Data for the task =>
=== Begin Enclosure ===
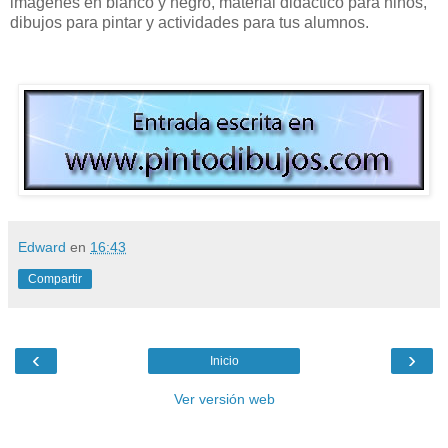
imagenes en blanco y negro, material didáctico para niños,
dibujos para pintar y actividades para tus alumnos.
Edward
en
16:43
Compartir
‹
›
Inicio
Ver versión web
=== End Enclosure ===
Activity =>
What you print must match the entries exactly, except that no pictures appear.

Written response =>
imagenes en blanco y negro, material didáctico para niños,
dibujos para pintar y actividades para tus alumnos.
Edward
en
16:43
Compartir
‹
›
Inicio
Ver versión web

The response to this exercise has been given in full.